I am attempting to fit a model to a dataset with frequency (Hz) is the dependent variable. Using a generalized linear model based on a gamma distribution seems appropriate since the values of the dependent variable are $0 \rightarrow \infty$ and I have confirmed that the observed values align with a gamma distribution using a qqplot.

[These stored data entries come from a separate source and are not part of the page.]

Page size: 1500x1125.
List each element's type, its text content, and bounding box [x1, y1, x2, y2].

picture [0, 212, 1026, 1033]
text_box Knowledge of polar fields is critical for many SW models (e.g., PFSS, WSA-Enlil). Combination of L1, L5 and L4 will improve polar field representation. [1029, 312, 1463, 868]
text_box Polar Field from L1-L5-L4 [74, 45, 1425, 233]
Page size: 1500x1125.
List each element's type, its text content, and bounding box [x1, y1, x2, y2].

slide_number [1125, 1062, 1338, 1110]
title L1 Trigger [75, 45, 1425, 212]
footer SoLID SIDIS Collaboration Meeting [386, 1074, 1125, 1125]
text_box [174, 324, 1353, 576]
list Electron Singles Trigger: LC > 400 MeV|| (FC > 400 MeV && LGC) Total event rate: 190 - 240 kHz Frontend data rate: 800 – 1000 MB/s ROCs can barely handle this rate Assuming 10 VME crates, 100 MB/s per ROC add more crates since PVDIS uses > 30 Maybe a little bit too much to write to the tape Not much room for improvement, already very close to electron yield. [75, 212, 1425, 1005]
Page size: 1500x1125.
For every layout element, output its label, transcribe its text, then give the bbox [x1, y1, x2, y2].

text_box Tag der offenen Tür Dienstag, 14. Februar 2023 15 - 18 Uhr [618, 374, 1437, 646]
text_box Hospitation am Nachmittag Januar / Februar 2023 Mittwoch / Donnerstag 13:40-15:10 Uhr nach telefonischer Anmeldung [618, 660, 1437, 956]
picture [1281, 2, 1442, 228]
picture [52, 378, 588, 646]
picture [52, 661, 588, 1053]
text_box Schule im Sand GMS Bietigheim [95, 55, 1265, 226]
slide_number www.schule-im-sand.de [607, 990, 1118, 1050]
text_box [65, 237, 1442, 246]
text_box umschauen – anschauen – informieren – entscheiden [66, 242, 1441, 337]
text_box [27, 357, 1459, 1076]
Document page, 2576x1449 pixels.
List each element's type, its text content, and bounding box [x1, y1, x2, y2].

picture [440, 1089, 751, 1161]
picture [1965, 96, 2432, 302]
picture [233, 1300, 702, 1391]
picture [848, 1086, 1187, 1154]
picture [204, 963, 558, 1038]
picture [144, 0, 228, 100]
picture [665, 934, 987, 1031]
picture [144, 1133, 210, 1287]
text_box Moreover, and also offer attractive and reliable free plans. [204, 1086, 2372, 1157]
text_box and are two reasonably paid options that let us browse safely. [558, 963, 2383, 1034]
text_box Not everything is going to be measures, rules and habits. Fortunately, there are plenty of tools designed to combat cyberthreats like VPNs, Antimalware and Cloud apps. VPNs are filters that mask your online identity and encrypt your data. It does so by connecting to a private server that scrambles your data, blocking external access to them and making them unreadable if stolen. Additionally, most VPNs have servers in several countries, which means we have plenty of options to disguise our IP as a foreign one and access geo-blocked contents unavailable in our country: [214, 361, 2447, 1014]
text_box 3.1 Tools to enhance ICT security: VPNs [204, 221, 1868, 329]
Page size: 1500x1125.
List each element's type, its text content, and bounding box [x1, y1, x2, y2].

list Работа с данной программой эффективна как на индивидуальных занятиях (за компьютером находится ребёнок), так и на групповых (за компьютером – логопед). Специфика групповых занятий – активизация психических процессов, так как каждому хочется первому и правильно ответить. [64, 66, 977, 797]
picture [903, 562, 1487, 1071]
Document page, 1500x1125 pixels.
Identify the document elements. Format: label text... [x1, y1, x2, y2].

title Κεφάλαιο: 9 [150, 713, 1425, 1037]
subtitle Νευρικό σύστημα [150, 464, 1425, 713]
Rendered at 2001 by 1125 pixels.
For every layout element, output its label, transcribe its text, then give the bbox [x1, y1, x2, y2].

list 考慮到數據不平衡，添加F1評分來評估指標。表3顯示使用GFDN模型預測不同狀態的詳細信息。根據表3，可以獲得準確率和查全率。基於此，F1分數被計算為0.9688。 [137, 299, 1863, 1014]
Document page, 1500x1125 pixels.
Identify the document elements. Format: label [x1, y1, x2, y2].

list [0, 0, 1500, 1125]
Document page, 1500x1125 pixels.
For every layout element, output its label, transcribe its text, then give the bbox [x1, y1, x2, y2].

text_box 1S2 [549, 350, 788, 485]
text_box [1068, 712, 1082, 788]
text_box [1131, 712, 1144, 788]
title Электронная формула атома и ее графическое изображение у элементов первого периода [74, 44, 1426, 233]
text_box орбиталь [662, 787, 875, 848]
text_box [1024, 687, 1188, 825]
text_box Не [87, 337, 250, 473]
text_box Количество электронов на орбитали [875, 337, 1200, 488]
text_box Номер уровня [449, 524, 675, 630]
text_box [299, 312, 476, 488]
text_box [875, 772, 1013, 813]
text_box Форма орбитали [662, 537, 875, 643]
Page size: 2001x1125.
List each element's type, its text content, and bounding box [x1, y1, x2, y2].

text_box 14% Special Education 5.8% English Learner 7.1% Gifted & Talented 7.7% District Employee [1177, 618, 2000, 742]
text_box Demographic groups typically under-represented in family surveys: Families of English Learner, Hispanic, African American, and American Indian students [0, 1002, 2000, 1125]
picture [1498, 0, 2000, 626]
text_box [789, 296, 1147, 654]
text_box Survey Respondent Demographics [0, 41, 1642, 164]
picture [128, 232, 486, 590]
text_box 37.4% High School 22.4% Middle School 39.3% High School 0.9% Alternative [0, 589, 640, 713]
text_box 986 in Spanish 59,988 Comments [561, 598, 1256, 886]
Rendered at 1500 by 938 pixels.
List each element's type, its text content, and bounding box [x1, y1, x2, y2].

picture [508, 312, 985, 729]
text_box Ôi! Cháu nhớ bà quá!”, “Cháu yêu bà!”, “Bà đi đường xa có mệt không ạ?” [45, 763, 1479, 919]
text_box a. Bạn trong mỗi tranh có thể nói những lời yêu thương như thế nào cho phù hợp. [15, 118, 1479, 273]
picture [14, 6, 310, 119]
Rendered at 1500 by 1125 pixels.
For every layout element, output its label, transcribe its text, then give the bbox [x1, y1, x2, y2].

I am attempting to fit the model in R using glm
, however it is unclear to me what the estimate values returned by summary.glm
refer to.
The example from the documentation is provided for context
clotting <- data.frame(
u = c(5,10,15,20,30,40,60,80,100),
lot1 = c(118,58,42,35,27,25,21,19,18))
glm.clotting <- glm(
lot1 ~ log(u),
data = clotting,
family = Gamma
)
summary(glm.clotting)
Coefficients:
Estimate Std. Error t value Pr(>|t|)
(Intercept) -0.0165544 0.0009275 -17.85 4.28e-07 ***
log(u) 0.0153431 0.0004150 36.98 2.75e-09 ***
---
Signif. codes: 0 ‘***’ 0.001 ‘**’ 0.01 ‘*’ 0.05 ‘.’ 0.1 ‘ ’ 1
I assume these refer to one of the shape parameters of the fitted gamma distribution, but I have not been able to find a clear explanation. Do these values refer to the gamma distribution average $\mu = k\theta = \frac{\alpha}{\beta}$? the rate parameter $\beta$ ? or the scale parameter $\theta$?
Also, how should these estimates be interpreted differently in the context of a continuous independent variable (as in the example) verse a discrete independent variable?